◆ DATA FOR THE TASK
# # # # #

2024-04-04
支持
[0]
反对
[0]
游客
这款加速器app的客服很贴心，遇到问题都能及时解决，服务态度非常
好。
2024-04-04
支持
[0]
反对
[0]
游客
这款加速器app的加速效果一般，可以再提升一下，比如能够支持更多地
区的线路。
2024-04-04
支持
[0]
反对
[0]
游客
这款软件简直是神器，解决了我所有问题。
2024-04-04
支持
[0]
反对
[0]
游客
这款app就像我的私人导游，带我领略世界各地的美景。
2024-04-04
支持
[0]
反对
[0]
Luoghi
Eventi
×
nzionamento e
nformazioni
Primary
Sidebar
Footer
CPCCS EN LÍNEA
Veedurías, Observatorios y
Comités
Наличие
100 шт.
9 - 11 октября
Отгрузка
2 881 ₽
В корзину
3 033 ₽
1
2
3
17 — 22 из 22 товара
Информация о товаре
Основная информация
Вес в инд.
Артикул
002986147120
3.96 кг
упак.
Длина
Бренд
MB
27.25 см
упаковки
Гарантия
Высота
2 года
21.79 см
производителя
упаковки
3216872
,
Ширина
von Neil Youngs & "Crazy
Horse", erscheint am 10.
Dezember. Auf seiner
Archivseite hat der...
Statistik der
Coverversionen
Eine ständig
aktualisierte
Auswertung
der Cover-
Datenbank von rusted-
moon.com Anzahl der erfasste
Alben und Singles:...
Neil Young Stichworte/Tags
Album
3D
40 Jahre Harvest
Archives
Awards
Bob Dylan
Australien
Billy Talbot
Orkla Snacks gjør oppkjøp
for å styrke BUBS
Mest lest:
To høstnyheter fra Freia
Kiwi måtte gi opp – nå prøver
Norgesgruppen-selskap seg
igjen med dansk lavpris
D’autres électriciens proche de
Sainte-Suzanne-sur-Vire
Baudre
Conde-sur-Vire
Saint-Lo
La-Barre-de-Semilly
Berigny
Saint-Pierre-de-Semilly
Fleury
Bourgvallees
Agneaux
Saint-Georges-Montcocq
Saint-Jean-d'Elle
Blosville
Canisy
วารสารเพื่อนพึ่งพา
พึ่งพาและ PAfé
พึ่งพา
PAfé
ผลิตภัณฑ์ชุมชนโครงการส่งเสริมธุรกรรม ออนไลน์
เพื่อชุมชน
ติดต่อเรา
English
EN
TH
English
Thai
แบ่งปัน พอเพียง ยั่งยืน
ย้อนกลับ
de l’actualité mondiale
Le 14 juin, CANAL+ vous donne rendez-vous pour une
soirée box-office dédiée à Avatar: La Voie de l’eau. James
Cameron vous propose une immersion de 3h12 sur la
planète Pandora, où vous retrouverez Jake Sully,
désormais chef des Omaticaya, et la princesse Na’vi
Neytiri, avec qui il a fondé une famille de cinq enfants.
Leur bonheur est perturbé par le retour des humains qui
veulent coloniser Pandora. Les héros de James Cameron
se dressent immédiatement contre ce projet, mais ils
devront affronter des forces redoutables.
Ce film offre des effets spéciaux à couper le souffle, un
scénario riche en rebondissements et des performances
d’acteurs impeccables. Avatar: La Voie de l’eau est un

# # # # #

◆ HOW TO COMPLETE THIS TASK
What is needed is an exact transcription of every entry.

◆ WRITTEN SOLUTION
2024-04-04
支持
[0]
反对
[0]
游客
这款加速器app的客服很贴心，遇到问题都能及时解决，服务态度非常
好。
2024-04-04
支持
[0]
反对
[0]
游客
这款加速器app的加速效果一般，可以再提升一下，比如能够支持更多地
区的线路。
2024-04-04
支持
[0]
反对
[0]
游客
这款软件简直是神器，解决了我所有问题。
2024-04-04
支持
[0]
反对
[0]
游客
这款app就像我的私人导游，带我领略世界各地的美景。
2024-04-04
支持
[0]
反对
[0]
Luoghi
Eventi
×
nzionamento e
nformazioni
Primary
Sidebar
Footer
CPCCS EN LÍNEA
Veedurías, Observatorios y
Comités
Наличие
100 шт.
9 - 11 октября
Отгрузка
2 881 ₽
В корзину
3 033 ₽
1
2
3
17 — 22 из 22 товара
Информация о товаре
Основная информация
Вес в инд.
Артикул
002986147120
3.96 кг
упак.
Длина
Бренд
MB
27.25 см
упаковки
Гарантия
Высота
2 года
21.79 см
производителя
упаковки
3216872
,
Ширина
von Neil Youngs & "Crazy
Horse", erscheint am 10.
Dezember. Auf seiner
Archivseite hat der...
Statistik der
Coverversionen
Eine ständig
aktualisierte
Auswertung
der Cover-
Datenbank von rusted-
moon.com Anzahl der erfasste
Alben und Singles:...
Neil Young Stichworte/Tags
Album
3D
40 Jahre Harvest
Archives
Awards
Bob Dylan
Australien
Billy Talbot
Orkla Snacks gjør oppkjøp
for å styrke BUBS
Mest lest:
To høstnyheter fra Freia
Kiwi måtte gi opp – nå prøver
Norgesgruppen-selskap seg
igjen med dansk lavpris
D’autres électriciens proche de
Sainte-Suzanne-sur-Vire
Baudre
Conde-sur-Vire
Saint-Lo
La-Barre-de-Semilly
Berigny
Saint-Pierre-de-Semilly
Fleury
Bourgvallees
Agneaux
Saint-Georges-Montcocq
Saint-Jean-d'Elle
Blosville
Canisy
วารสารเพื่อนพึ่งพา
พึ่งพาและ PAfé
พึ่งพา
PAfé
ผลิตภัณฑ์ชุมชนโครงการส่งเสริมธุรกรรม ออนไลน์
เพื่อชุมชน
ติดต่อเรา
English
EN
TH
English
Thai
แบ่งปัน พอเพียง ยั่งยืน
ย้อนกลับ
de l’actualité mondiale
Le 14 juin, CANAL+ vous donne rendez-vous pour une
soirée box-office dédiée à Avatar: La Voie de l’eau. James
Cameron vous propose une immersion de 3h12 sur la
planète Pandora, où vous retrouverez Jake Sully,
désormais chef des Omaticaya, et la princesse Na’vi
Neytiri, avec qui il a fondé une famille de cinq enfants.
Leur bonheur est perturbé par le retour des humains qui
veulent coloniser Pandora. Les héros de James Cameron
se dressent immédiatement contre ce projet, mais ils
devront affronter des forces redoutables.
Ce film offre des effets spéciaux à couper le souffle, un
scénario riche en rebondissements et des performances
d’acteurs impeccables. Avatar: La Voie de l’eau est un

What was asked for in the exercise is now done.